CAMPISTRON. – Laissez-moi le confondre. Vous vous appelez Caron – vous vous êtes offert le nom de Beaumarchais – vous avez pris celui de Monsieur de Ronac – et vous êtes devenu Roderigue Hortalez ! Vous vous êtes donc fait connaître sous quatre noms différents !

BEAUMARCHAIS. – Je n’en devrais avoir que plus de mérite encore à vos yeux. Quatre noms – pensez donc ! – quand il n’est déjà pas facile, n’est-ce pas, d’en faire connaître un seul ?

BOIS-ROBERT. – C’en est assez, Monsieur. Nous-mêmes, accusons-le. Vous avez reçu de l’argent du Banquier Pâris-Duverney !

BEAUMARCHAIS – J’aimerais savoir de qui vous en avez refusé !

DESMARETS. – Vous avez tué un homme en duel !

BEAUMARCHAIS. – Et l’idée ne vous vient pas de m’envoyer vos témoins ?

GOMBAUD. – Vous trouvant, un jour, à Madrid, vous avez offert votre maîtresse au Roi d’Espagne.

BEAUMARCHAIS. – Je me suis toujours sacrifié pour mon pays, car je ne l’offrais pas, cette femme ravissante – je l’échangeais contre la concession du commerce exclusif de la Louisiane à une Compagnie française établie sur le modèle de la Compagnie des Indes.

DANCHET. – Vous avez vendu à l’Amérique des fusils, des canons, de la poudre…

BEAUMARCHAIS. – Et je n’ai pas encore été payé.

SAURIN. – Vous fûtes insolent.

BEAUMARCHAIS. – Et je le suis resté.

BOIS-ROBERT. – Et combien vaniteux !… Vous avez dit un jour que vous étiez le premier poète de Paris !

BEAUMARCHAIS. – Oh – j’ai dit que j’étais le premier poète de Paris… en entrant par la porte Saint-Antoine.

DANCHET. – Oui, oh ! vous êtes malin !

BEAUMARCHAIS. – Là, je n’en faisais vraiment qu’une question d’adresse !

COLLETET. – Vous ne nierez pas que vous êtes fat.

BEAUMARCHAIS. – Mettez-vous à ma place, Messieurs.

CAMPISTRON. – Oui, vous êtes sûr de vous-même ?

BEAUMARCHAIS. – Je n’aurais pas la sottise de compter sur vous.

CAMPISTRON. – Et vous avez raison, Monsieur de Beaumarchais – car vous ne passerez pas le seuil de l’Immortalité.

L’HUISSIER, paraissant. – Monsieur Molière est là, Messieurs, qui voudrait vous parler.

TOUS. – Molière !

CAMPISTRON. – Messieurs, nous avons tous ici le même sentiment à l’égard de Molière – mais n’oublions pas qu’il n’a pas été de l’Académie Française.

SAURIN. – « Rien ne manque à sa gloire – il manquait à la nôtre. »

CAMPISTRON. – Saurin, je vous en prie.

SAURIN. – Je n’ai fait qu’un vers fameux – j’aime à le répéter.
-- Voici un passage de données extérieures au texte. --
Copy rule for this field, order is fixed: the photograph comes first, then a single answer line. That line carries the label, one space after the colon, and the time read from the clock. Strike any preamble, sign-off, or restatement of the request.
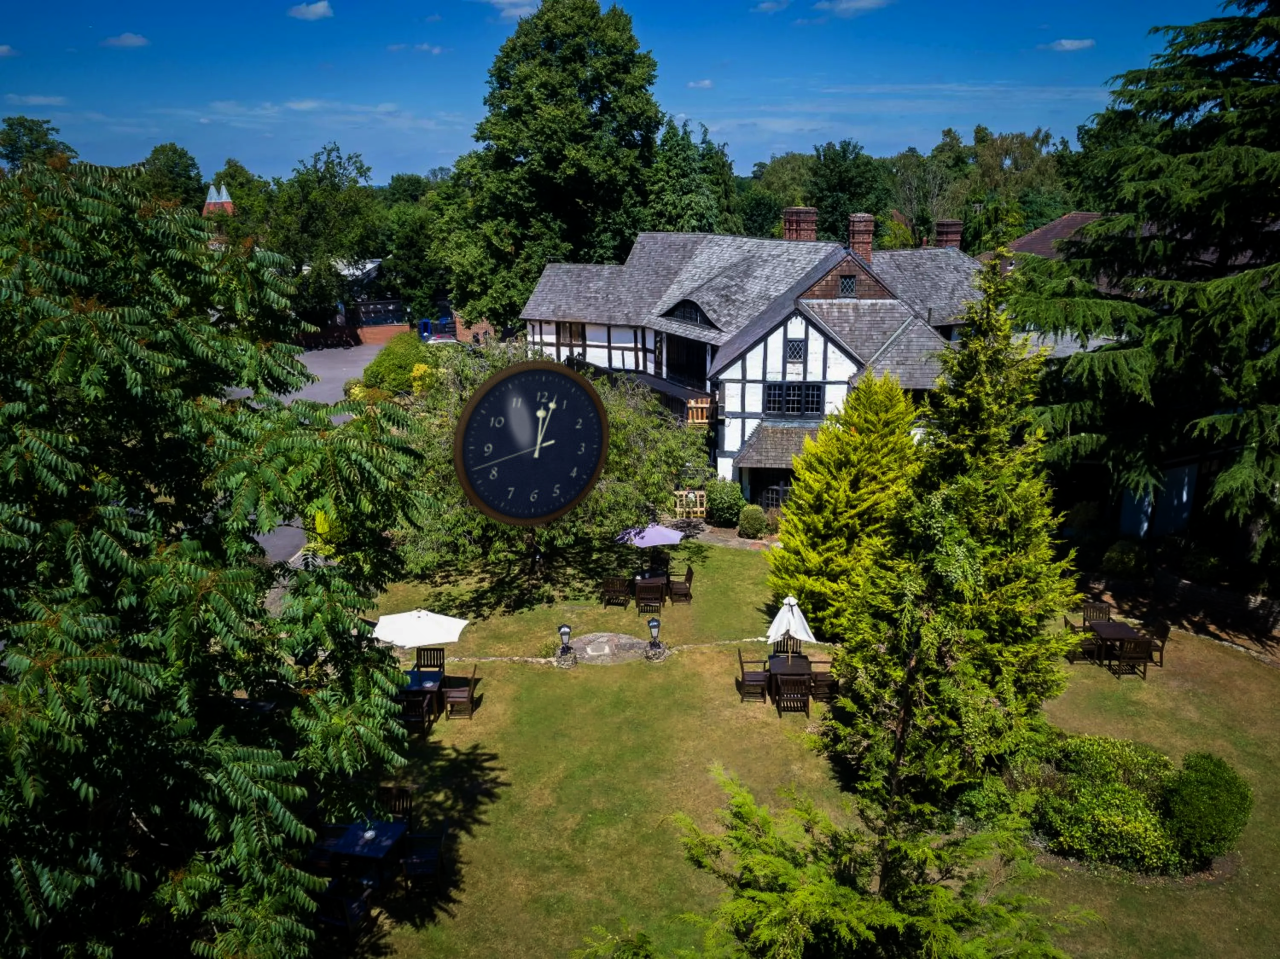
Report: 12:02:42
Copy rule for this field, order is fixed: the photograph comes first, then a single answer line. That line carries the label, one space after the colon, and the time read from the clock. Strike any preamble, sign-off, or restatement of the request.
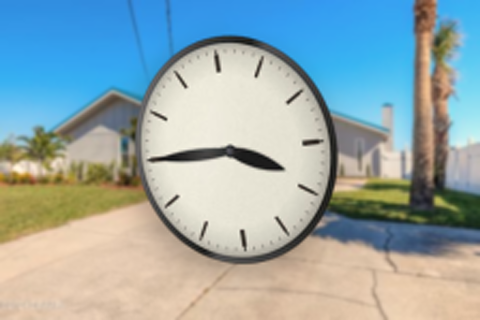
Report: 3:45
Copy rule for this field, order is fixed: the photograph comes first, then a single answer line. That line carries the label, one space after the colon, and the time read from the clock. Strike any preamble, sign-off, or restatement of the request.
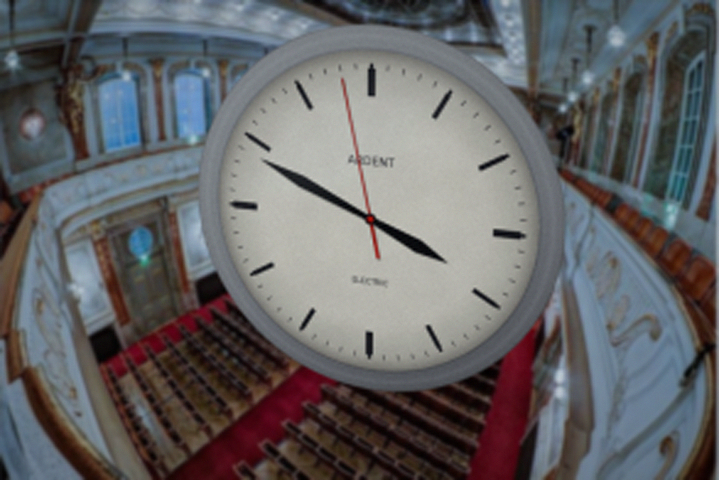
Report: 3:48:58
(Molière paraît. Tous se lèvent.)

MOLIÈRE. – Je n’ai qu’un mot à dire – ou, plus exactement, je n’ai qu’un geste à faire. Monsieur de Beaumarchais, donnez-moi votre bras.

(Beaumarchais passe son bras sous celui de Molière.)
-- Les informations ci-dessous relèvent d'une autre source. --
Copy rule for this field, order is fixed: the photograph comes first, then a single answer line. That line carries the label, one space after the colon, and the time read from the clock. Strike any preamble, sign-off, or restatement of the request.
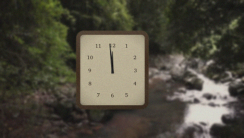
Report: 11:59
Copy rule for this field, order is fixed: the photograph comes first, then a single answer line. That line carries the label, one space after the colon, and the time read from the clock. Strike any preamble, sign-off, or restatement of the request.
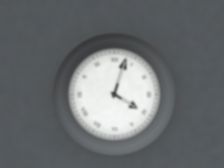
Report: 4:03
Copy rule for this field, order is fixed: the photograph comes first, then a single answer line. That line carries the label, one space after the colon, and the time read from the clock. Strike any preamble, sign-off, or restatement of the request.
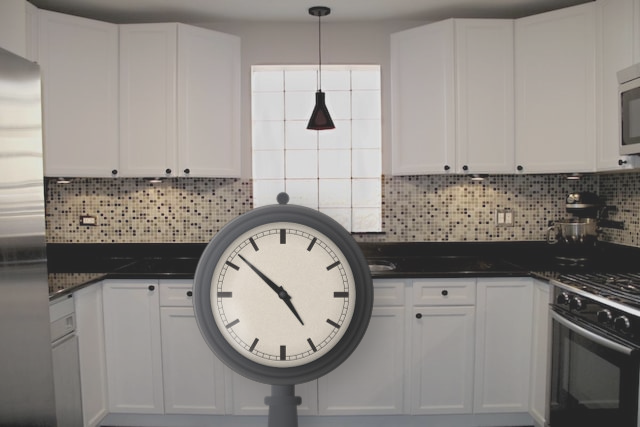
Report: 4:52
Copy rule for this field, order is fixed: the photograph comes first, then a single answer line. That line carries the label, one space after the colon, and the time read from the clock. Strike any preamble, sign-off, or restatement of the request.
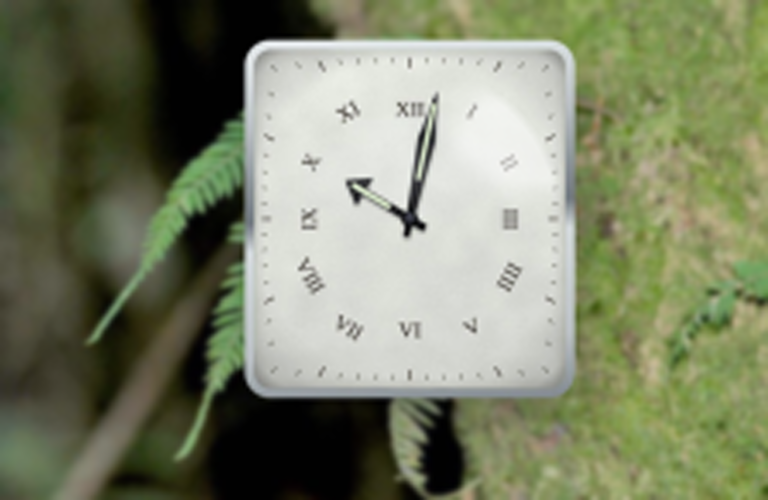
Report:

MOLIÈRE, aux autres. – Essayez donc de nous séparer, maintenant – je vous en défie. Messieurs, si vous retiriez d’une bibliothèque les deux pièces de Beaumarchais, cela ferait un vide affreux que rien ne saurait combler. (À Beaumarchais.) Venez – que je vous présente à Jean de La Fontaine.